Pension transfers: new rules to prevent pension scams

Pension schemes will have the power to prevent transfers that raise concerns, but there’s a danger this will hurt savers.

The pension freedoms haven’t just given savers far more power over what happens with their pension funds, they’ve also been a source of incredible income for scammers.

Millions of pounds have been lost to scammers, who have targeted those approaching the age of 55 and tricking them into transferring their cash either into rival schemes which may not really exist or to invest in questionable assets.

The Department for Work & Pensions (DWP) has now put forward suggested new rules for pension schemes to follow when they get a request from one of their members, looking to move their money into a different pension scheme.

The idea is that this will help keep the scammers at bay, though some have warned there is a danger they go too far.

Common pension scams and how to stay safe

A new warning system

The DWP said that it was clear from its discussions with scheme trustees and managers that all too often they see a transfer request which has all the hallmarks of being part of a scam, but are powerless to intervene.

So it is adding a couple of additional steps to the process, to try to make it harder for these fraudsters.

Pension schemes will therefore be tasked with carrying out specific checks about the transfer.

The first step is asking whether the saver is moving to a ‘safe destination’ scheme, which includes the likes of master trusts, collective defined contribution schemes, and those operated by insurers.

If the scheme doesn’t meet that classification, then the second step involves establishing whether the saver can demonstrate a link to the scheme they are joining.

For example, if it’s an occupational scheme, can they prove an employment link? Or if it’s an overseas pension scheme, can they provide a residence link?

If the transfer doesn’t meet those requirements, then it goes to step three.

Now the pension scheme the saver is already with can ask the saver a list of set questions to see if there are any ‘amber’ or ‘red’ flags around the transfer which make it clearer that it may be a scam. 

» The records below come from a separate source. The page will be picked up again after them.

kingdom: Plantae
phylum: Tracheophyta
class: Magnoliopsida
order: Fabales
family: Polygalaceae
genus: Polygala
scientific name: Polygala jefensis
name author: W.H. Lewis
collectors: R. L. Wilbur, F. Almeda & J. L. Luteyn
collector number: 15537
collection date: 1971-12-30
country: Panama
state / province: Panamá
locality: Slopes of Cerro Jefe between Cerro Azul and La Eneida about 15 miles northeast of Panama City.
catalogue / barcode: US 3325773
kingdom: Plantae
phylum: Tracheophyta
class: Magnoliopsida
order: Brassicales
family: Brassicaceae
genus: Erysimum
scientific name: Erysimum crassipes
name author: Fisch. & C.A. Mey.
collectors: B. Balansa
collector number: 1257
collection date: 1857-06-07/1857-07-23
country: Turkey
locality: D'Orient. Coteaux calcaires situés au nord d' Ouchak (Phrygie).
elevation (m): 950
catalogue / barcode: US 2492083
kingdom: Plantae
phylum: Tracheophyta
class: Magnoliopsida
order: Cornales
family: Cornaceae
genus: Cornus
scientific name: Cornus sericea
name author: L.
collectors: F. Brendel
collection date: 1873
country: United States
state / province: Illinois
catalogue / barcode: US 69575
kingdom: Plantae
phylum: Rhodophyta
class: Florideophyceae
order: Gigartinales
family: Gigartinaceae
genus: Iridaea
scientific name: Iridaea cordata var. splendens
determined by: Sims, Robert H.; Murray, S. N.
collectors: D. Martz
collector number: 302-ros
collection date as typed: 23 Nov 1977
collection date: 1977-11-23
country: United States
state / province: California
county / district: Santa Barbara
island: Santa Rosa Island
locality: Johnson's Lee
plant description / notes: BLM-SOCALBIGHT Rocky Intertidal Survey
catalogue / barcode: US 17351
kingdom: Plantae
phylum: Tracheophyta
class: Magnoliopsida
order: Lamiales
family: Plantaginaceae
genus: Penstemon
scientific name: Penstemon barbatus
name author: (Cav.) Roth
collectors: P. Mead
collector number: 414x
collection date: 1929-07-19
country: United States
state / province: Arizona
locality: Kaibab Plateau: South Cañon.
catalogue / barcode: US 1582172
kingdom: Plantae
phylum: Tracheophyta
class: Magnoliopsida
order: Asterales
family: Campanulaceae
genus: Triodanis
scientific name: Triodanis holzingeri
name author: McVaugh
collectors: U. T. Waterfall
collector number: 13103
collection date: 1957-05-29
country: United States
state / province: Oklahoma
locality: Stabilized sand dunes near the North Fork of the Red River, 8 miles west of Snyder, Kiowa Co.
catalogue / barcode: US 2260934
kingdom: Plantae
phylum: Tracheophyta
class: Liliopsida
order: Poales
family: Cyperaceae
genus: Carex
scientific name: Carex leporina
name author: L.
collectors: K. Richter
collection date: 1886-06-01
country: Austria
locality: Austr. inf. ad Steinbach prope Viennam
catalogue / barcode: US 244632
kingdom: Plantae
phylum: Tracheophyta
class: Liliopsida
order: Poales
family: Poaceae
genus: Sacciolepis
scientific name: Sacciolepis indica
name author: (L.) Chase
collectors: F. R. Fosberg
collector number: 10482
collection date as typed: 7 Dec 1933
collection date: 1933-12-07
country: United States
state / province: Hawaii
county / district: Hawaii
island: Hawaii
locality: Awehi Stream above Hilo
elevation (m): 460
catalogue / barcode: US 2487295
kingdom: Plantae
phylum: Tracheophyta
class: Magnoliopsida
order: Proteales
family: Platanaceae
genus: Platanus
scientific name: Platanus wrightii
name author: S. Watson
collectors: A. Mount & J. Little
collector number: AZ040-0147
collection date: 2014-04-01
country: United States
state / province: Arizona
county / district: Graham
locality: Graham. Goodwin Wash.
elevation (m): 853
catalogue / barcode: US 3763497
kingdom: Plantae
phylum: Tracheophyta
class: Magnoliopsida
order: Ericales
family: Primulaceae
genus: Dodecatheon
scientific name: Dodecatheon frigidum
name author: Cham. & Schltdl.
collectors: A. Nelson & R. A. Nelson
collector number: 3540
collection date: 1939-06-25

The questions a scheme might ask include the following: 

  • Did someone advise or recommend that you consider a pension transfer?
  • Were you initially approached by e-mail, text, phone call, letter or through social media?
  • Who contacted you and how do you know them?
  • Was it someone offering independent advice or someone representing a firm that contacted you?
  • Are you aware of how your money will be used/invested?
  • Are any of your investments subject to an exit penalty if you wish to access or transfer the investments within an agreed period of time (for example within five or 10 years)?
  • Do you know what the costs and charges are for your new arrangement?
  • Are you working with an adviser or firm based outside the UK

If no flags are raised over the transfer it can go ahead, otherwise it is stopped.

If an amber flag is raised, then the pension scheme can suggest to the saver that they make an appointment to speak with Pension Wise. Unless that meeting takes place, with proof provided, then the transfer cannot be made.

It’s worth highlighting at this point that the suggested new rules are not going to be mandatory, so it will be up to individual pension schemes whether they follow them.

An ill-conceived idea

Obviously, it’s welcome that the government is trying to do something about the issue of pension fraud, and protect the money that people spend their lifetimes squirrelling away.

The trouble is that according to pension experts, the proposed measures are a swing and a miss.

Andy Bell, chief executive of AJ Bell, described the proposals as “ill-conceived”, due to the somewhat arbitrary decision that all pension schemes run by insurers are inherently safe, which Bell argued meant that little had been learned from the Equitable Life scandal.

He warned that if pension schemes take a safety-first approach, and ask questions of every transfer to a scheme not classified as a safe destination, then it risks pushing transfers “back into the dark ages” as perfectly acceptable transfers will end up being delayed, if not ditched entirely.

Bell continued: “The DWP should abandon the idea of a safe destination list completely and focus on the original intent of these rules, which was ensuring providers have adequate processes and controls in place to spot the red and amber flags, so as they can direct consumers towards Pension Wise or stop the transfer if it is in their best interests. 

"Whether the schemes are on an arbitrary list is irrelevant for consumer protection.”

Bell is certainly not alone in raising these concerns either. Andrew Tully, technical director at Canada Life, cautioned against new measures that cause “undue delays” to legitimate transfers, noting that the industry has worked hard to get turnaround times down, while Ian Browne, pensions expert at Quilter, noted that there was a “delicate balance” needed so that the majority of safe transfers were not impacted, while limited the risk of scams.

The consultation runs for the next couple of weeks, so we should soon see whether the Government has taken that feedback on board.